I have something I need to get off my chest. A horrible crime. A crime against Humanity.

Committed by a child.

Committed by me.

When I was a young grade schooler, my parents wouldn’t buy me a dog. They said it was about personal responsibility, about feeding and otherwise caring for the dog, but I know now that isn’t true.

It was about dog hair. It gets everywhere.

As someone who has since owned dogs, I understand where they were coming from. But at the time, I was bitterly disappointed.

My parents’ choice of substitution for a pet did little to ease this bitterness.

A hermit crab.

Or, more accurately, a string of tragically doomed hermit crabs.

At first, when left alone with my pet hermit crab in its makeshift tank filled with gravel and a little water, I just grumbled under my breath about the unfairness of it all using cuss words my parents didn’t realize I knew.

I also took to poking and prodding my hermit crab.

With my finger.

Now at face value, that seems like a pretty unwise course of action. And in general, I would agree because, as expected, I did get bitten.

Okay, bitten or pinched, or maybe both, I honestly don’t know which actually applies. But whichever it was, it hurt.

But the lesson I took away from that was not ‘don’t poke the hermit crab.’

Alright, the primary lesson I took away was not that. Instead, I admired that hermit crab for the tenacity with which it clung to my throbbing, bleeding finger. I realized that with a little guidance, this will and tenacity could be sculpted into something truly amazing.

Not to mention dangerous.

So I started building new tanks for my hermit crabs. Hermit crabs because they ended up needing to be replaced often. If my parents had ever suspected why, they would’ve put a stop to my work and perhaps saved us all a lot of trouble.

These new tanks were designed to stretch the hermit crabs’ minds, to challenge them and to weed out the weak and the stupid.

_SOURCE INFORMATION_
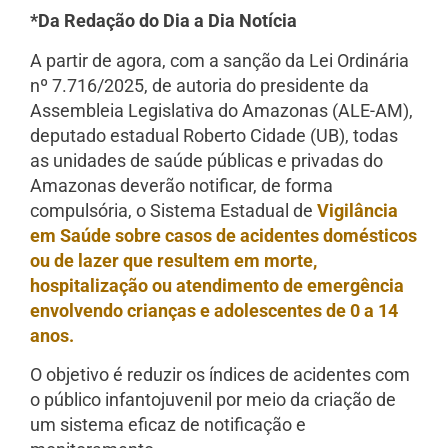
*Da Redação do Dia a Dia Notícia
A partir de agora, com a sanção da Lei Ordinária
nº 7.716/2025, de autoria do presidente da
Assembleia Legislativa do Amazonas (ALE-AM),
deputado estadual Roberto Cidade (UB), todas
as unidades de saúde públicas e privadas do
Amazonas deverão notificar, de forma
compulsória, o Sistema Estadual de
Vigilância
em Saúde sobre casos de acidentes domésticos
ou de lazer que resultem em morte,
hospitalização ou atendimento de emergência
envolvendo crianças e adolescentes de 0 a 14
anos.
O objetivo é reduzir os índices de acidentes com
o público infantojuvenil por meio da criação de
um sistema eficaz de notificação e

_BRIEF 1_
Recast the records as a Markdown table with the columns Row and Line, starting at the beginning of the records and ending with the line that contains "Amazonas deverão notificar, de forma". Leave out blank lines and the pictures.
_BRIEF 2_
Continue the essay about the hermit crabs from its last sentence.
The records have nothing to do with the essay about the hermit crabs.

_TASK OUTPUT 1_
| Row | Line |
|---|---|
| 1 | *Da Redação do Dia a Dia Notícia |
| 2 | A partir de agora, com a sanção da Lei Ordinária |
| 3 | nº 7.716/2025, de autoria do presidente da |
| 4 | Assembleia Legislativa do Amazonas (ALE-AM), |
| 5 | deputado estadual Roberto Cidade (UB), todas |
| 6 | as unidades de saúde públicas e privadas do |
| 7 | Amazonas deverão notificar, de forma |

_TASK OUTPUT 2_
It worked.

As my culling of the herd continued, the tanks became more and more diabolical and fiendish in their design.

I can’t find the detailed notes I kept of my experiments (if memory serves, I burned them), but I do remember some details:

  • Mazes dead ending into the base of a blender modified with a pressure sensor set in the floor.
  • Oiled ramps that led down to hot coals.
  • Electrified floor panels placed along the most direct route to food.
  • A series of inter-connected tubes, filled with smoke to drive the hapless hermit crab towards a waiting, ravenous crab spider.
  • And in one brief but disastrous experiment, a shallow pool with a hungry landsquid lying in wait.

That last one caused major problems in its own right once the landsquid figured out how to escape.

Due to my parents’ continuing refusal to purchase a dog, my unholy crustacean experiments continued for years. I went through an untold number of hermit crabs in my quest to create the perfect pet / killing machine.

My parents just thought I had bad luck and whenever the subject of a pet dog came up, would look at each other and nod knowingly, as if to say, “We were right not to get him a dog.”

If only they’d known the truth.

Don't let his soft, cuddly appearance fool you. This hermit crab was (and still is?) a deadly killer.

Is this the face of a killer? In one word, yes.

My experiments would’ve continued to this day had it not been for Toby.

Toby was my last hermit crab.

Toby successfully ran the gauntlet, and to be frank, in the end I was more than a little afraid of him.

I sure as hell didn’t stick my finger in his tank.

The problem with Toby was that my experiments were too successful. He survived everything I threw at him, including radioactive isotopes (don’t ask how I got them) and lawnmowers. Every time I thought I had come up with something that was sure to kill him, such as the tripwire triggered arc welder, he would sense the trap and sidestep it.

Then he escaped.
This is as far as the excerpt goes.